More than a decade of laboratory research at the University of Wisconsin has proven that a single chemical compound may both detect and treat malignant tumors and certain cancer stem cells.
In three posters presented at the annual meeting of the American Association for Cancer Research (AACR) in Chicago, March 31-April 4, UW-Madison researchers describe exciting advances involving CLR1404, described as a "diapeutic" agent that can both image and destroy a wide range of malignant tumors and the one type of cancer stem cells examined so far.
The presentations are based on basic research in the lab of Dr. Jamey Weichert, associate professor of radiology at the UW School of Medicine and Public Health (SMPH) and a member of the UW Carbone Cancer Center (CCC).
Clinicians at the UW School of Medicine and Public Health and elsewhere are interested in assessing CLR1404's potential. Several clinical trials evaluating both the cancer imaging and therapeutic capabilities of CLR1404 are under way at the Carbone Cancer Center, with more scheduled to begin soon.
Dr. John Kuo, director of the Comprehensive Brain Tumor Program at UW Hospital and Clinics and a cancer stem-cell scientist at the School of Medicine and Public Health, is studying the possibility of using CLR1404 to treat glioblastoma multiforme (GBM), a deadly form of brain cancer, by targeting GBM stem cells.
In one of the American Association for Cancer Research posters (#3495), Kuo and Weichert describe how CLR1404 decreases glioblastoma stem cell activity, suppresses GBM growth and improves animal survival.?
Another poster (#5740) shows that the PET imaging version of CLR1404, which contains iodine-124, dramatically and selectively illuminates malignant tumors in mice. The poster details how the compound does this.
The third poster (#3831) explains how CLR1404 labeled instead with iodine-131 works as a radiotherapy agent to shrink tumors and extend life in more than 10 animal models of human cancer.
With one injection, iodine-124-containing CLR1404 enters the bloodstream and selectively penetrates and is retained by malignant tumors rather than normal tissues. After 10 days, the compound clears the body but remains in malignant tumor cells. CLR1404 accumulates in both primary malignant tumors and metastases, but not in benign tumors.
"We have found that CLR1404 is taken up by cancer cells through lipid rafts, which are much more abundant in cancer cells compared to normal cells," says Weichert.

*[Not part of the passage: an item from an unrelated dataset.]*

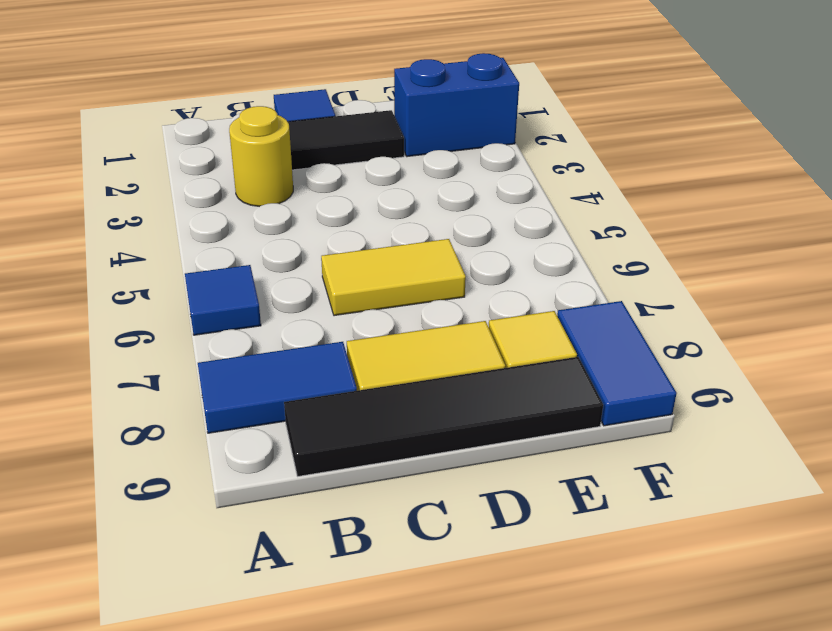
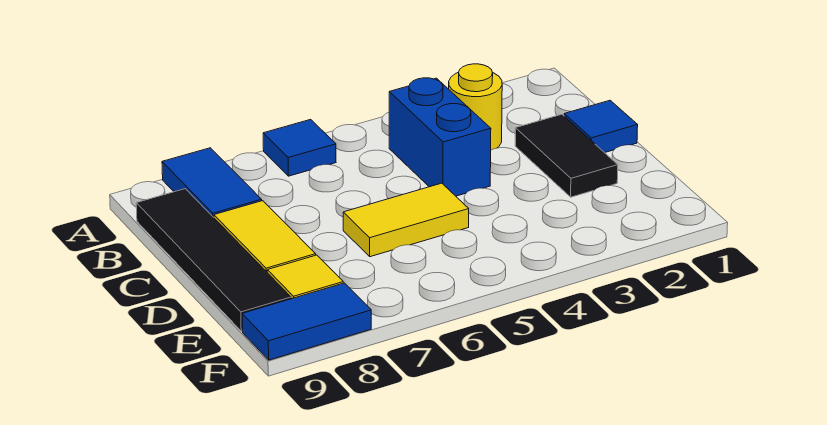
yellow 1x2 tile [321,239,466,316] -> yellow 1x2 tile turned to [343,183,469,257]
blue 1x2 brick [394,53,519,157] -> blue 1x2 brick moved to [389,78,491,196]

Replacing iodine-124 with iodine-131 generates the radiotherapeutic version of CLR1404, which also selectively targets cancer cells. After a single injection, cancer cells are exposed to sustained lethal radiation from inside the cell, while normal tissues are relatively unharmed.
Weichert's team has tested the treatment in many different malignancies, including cancers of the lung, kidney, colon, ovary, uterus, pancreas, prostate, brain and breast, including the most difficult to treat, triple negative breast cancer. A single intravenous injection significantly suppressed tumor growth and extended the life of animals with these cancers.
In a collaborative effort between their two laboratories, Kuo and Weichert found that CLR1404 also targets and cripples cancer stem cells.
"Like most stem cells, GBM stem cells typically resist therapy, and we think they may cause tumors to recur in the brain," says Kuo, assistant professor of neurological surgery and human oncology at the School of Medicine and Public Health, and chair of the brain tumor group at the Carbone Cancer Center. "Targeting of GBM stem cells is probably critical for improving patient outcome."
Kuo implanted glioma stem cells from patients with GBM into mice - and tumors grew in their brains. When he injected another diagnostic form of the agent, CLR1501, it entered the stem cells and illuminated them. Even after the tumors were removed from the mice and the stem cells were isolated again, the pluripotent cells still glowed, indicating extended retention of the agent.
"This unique prolonged retention of the compound in malignant tumors and cancer stem cells is central to the diagnostic and therapeutic actions of CLR1404," says Weichert.
Kuo's team then treated the stem cells in culture with CLR1404 and found greatly reduced cell proliferation and survival. When the treated stem cells were implanted in animals, tumor growth was suppressed and animal survival increased.
"Infiltration of cancer cells into adjacent normal brain limits the efficacy of the surgery, radiation and chemotherapy we currently use to treat GBM," Kuo says. "Specific retention of CLR1404-related agents in cancer cells suggests its potential use as an anti-cancer therapy on the cellular level - especially for the invading cells that escape current therapies - while minimizing damage to normal brain cells."
Weichert commercialized CLR1404 in 2003 in a company called Cellectar, based in Madison, which merged with Novelos Therapeutics a year ago. Novelos, now based in Madison, is developing five compounds based on the CLR1404 platform.